埋設型土壌感圧水分センサーを用いたモミガラくん炭培地によるバラの養液栽培

タイトル 埋設型土壌感圧水分センサーを用いたモミガラくん炭培地によるバラの養液栽培
担当機関 山梨県総合農業試験場
研究課題名
研究期間 1999~1999
研究担当者
発行年度 2000
要約 バラの養液栽培でロックウールの代替培地としてモミガラくん炭を培地に、新たに開発された埋設型土壌感圧水分センサーを用いて、pF1.0で給液管理をすれば、ロックウール栽培と同等以上の採花本数が得られる。
背景・ねらい ロックウールはバラの養液栽培用培地としては優れた特性を持つが、最近その廃棄が問題視されている。そこで自然界に還元でき、安価に安定供給できる代替培地としてモミガラくん炭が注目される。しかし、モミガラくん炭は水分の保持力がロックウールと異なるため、代替培地に合わせた給液管理システムが必要であるが、実用的なセンサーがなかったため、ロックウール栽培のシステムを利用せざるをえなかった。近年、目標の水分ポテンシャルで給液管理する埋設型土壌感圧水分センサーが開発されたので、モミガラくん炭とこのセンサーを組み合わせた栽培方法でロックウール栽培との比較検討を行い、代替培地に適した給液管理システムの実用化について検討する。
成果の内容・特徴
  1. モミガラくん炭は、ロックウールに比べて気相率が高く、pF値が1.0以上になると、急激に水分率が低下する(図1)。

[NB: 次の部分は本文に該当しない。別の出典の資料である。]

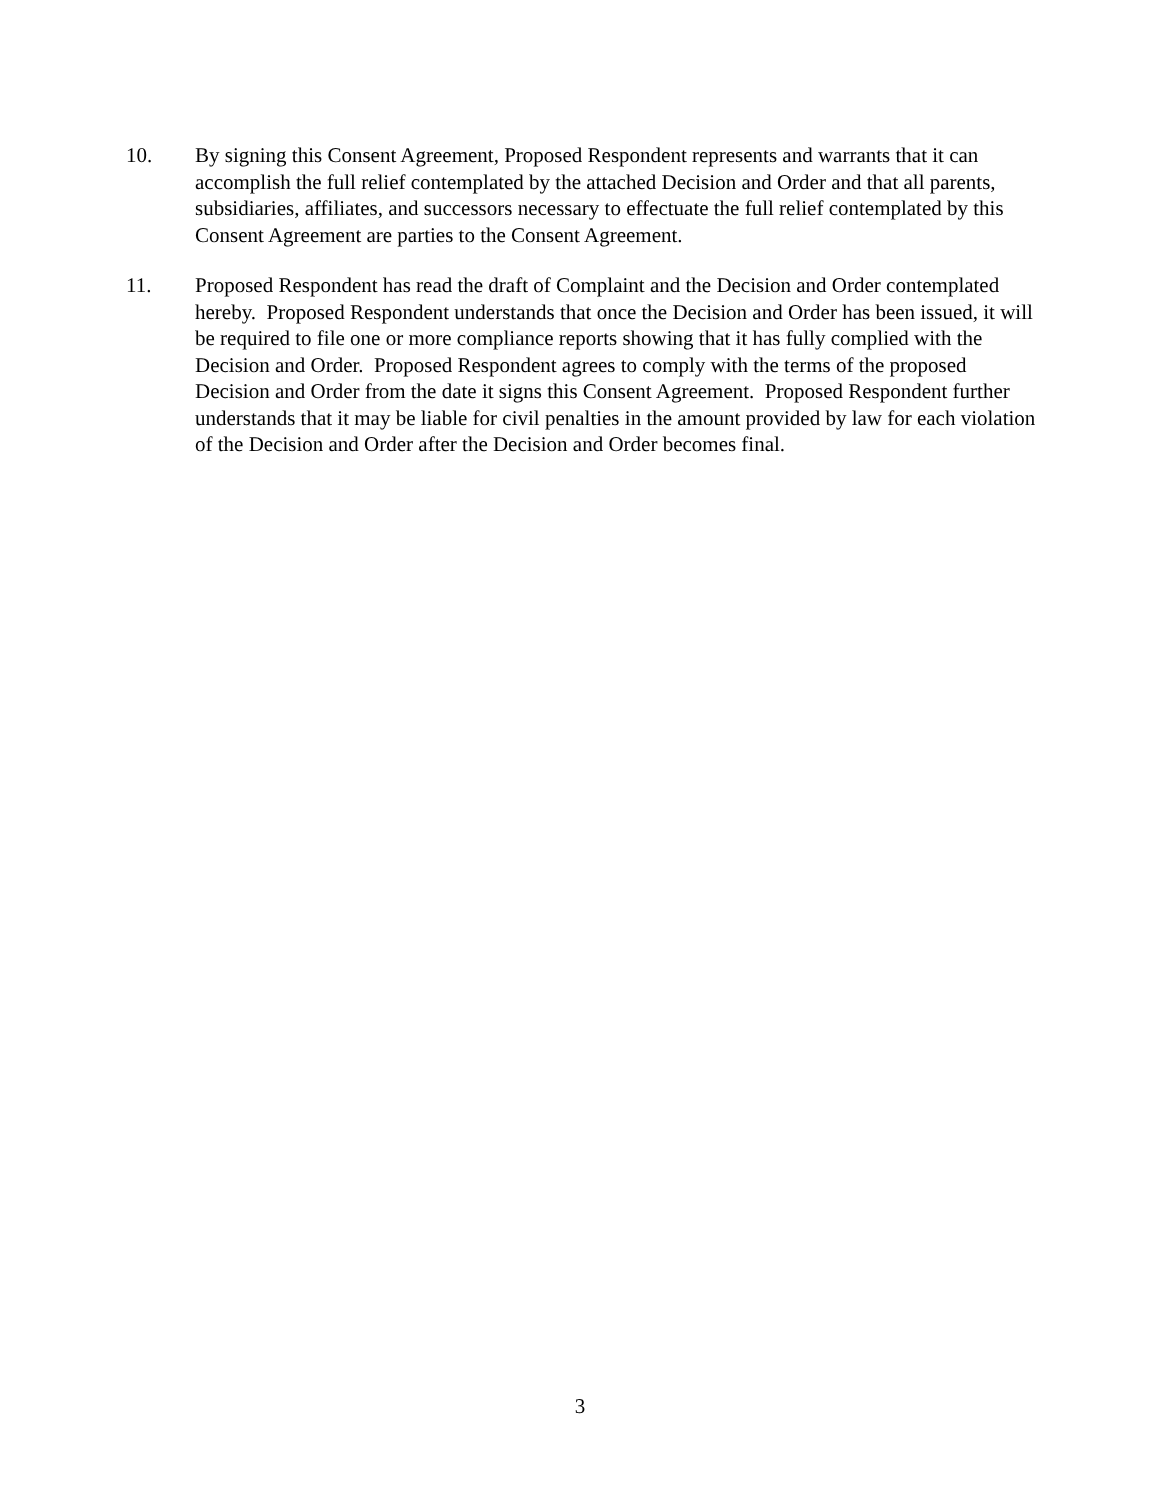10. By signing this Consent Agreement, Proposed Respondent represents and warrants that it can accomplish the full relief contemplated by the attached Decision and Order and that all parents, subsidiaries, affiliates, and successors necessary to effectuate the full relief contemplated by this Consent Agreement are parties to the Consent Agreement.
11. Proposed Respondent has read the draft of Complaint and the Decision and Order contemplated hereby. Proposed Respondent understands that once the Decision and Order has been issued, it will be required to file one or more compliance reports showing that it has fully complied with the Decision and Order. Proposed Respondent agrees to comply with the terms of the proposed Decision and Order from the date it signs this Consent Agreement. Proposed Respondent further understands that it may be liable for civil penalties in the amount provided by law for each violation of the Decision and Order after the Decision and Order becomes final.
3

  2. 埋設型土壌感圧センサーの給液ポイントはpF1.0(-10cm-H2O)に設定する。給液は、1回に8分、1株当たり33?を流す。
  3. モミガラくん炭使用時の1日当たり給液回数は、ロックウールに比べ、夏季(4月~9月4半旬)では35%多いが、冬季(9月下旬~3月下旬)では23%少なく、年間では10%多く給液される(図2)。
  4. 「ティネケ」と「ローテローゼ」を用いた場合の採花本数は、ロックウール培地と同等以上に採花できる(図3)。
成果の活用面・留意点
  1. 上記以外の品種を用いる場合は、それぞれの品種に適する給液ポイント、肥料濃度、給液量の適正値を把握する必要がある。